🤖 AI Summary
This work addresses the limitation of conventional Muon optimizers, which employ a fixed spectral shaping strategy and thus struggle to accommodate the varying curvature requirements across different training phases. The authors propose DynMuon, a dynamic spectral shaping method that, for the first time, elucidates the distinct roles of positive and negative power exponents \( p \): emphasizing high-curvature directions early in training to accelerate convergence, and prioritizing low-curvature directions later to capture residual signals. Building on this insight, DynMuon introduces an adaptive scheduling strategy that dynamically adjusts the exponent applied to the singular values of the update matrix. Integrating singular value decomposition, curvature-aware analysis, and dynamic parameter scheduling, DynMuon consistently outperforms standard Muon across diverse model scales and architectures, reducing the number of training steps required to reach the same validation loss by 10.6%–26.5%.
📝 Abstract
In recent years, Muon has emerged as the dominant method for training large language models, and transformers more broadly. The essential difference, when compared to standard gradient descent methods, is to replace the usual update matrix $M=UΣV^\top$ with its polar factor $UV^\top$. In this work, we consider a class of Muon-like updates, where we replace the update $M$ with $UΣ^p V^\top$ for some parameter $p$. We call this a "spectral-shaping" operation, and develop a theory of how to pick $p$ which depends on (a) local curvature of the loss function, (b) noise stemming from stochastic gradients and label noise, and (c) training stage.
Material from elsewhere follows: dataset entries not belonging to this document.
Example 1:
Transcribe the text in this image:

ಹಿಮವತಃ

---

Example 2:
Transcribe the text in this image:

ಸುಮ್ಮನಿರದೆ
Our theory and experimentation reveal a previously overlooked behavior: positive $p$ helps early by emphasizing high-curvature directions and accelerating signal contraction, while mildly negative $p$ helps later by reallocating update strength toward low-curvature directions that still contain useful training signals. Building on the insight, we propose DynMuon, an efficient dynamic spectral shaping method that schedules $p$ from positive to mildly negative over training. Extensive experiments across model sizes, architectures, and training settings show that DynMuon consistently achieves lower validation loss than Muon, while requiring 10.6-26.5% fewer steps to reach the same target loss.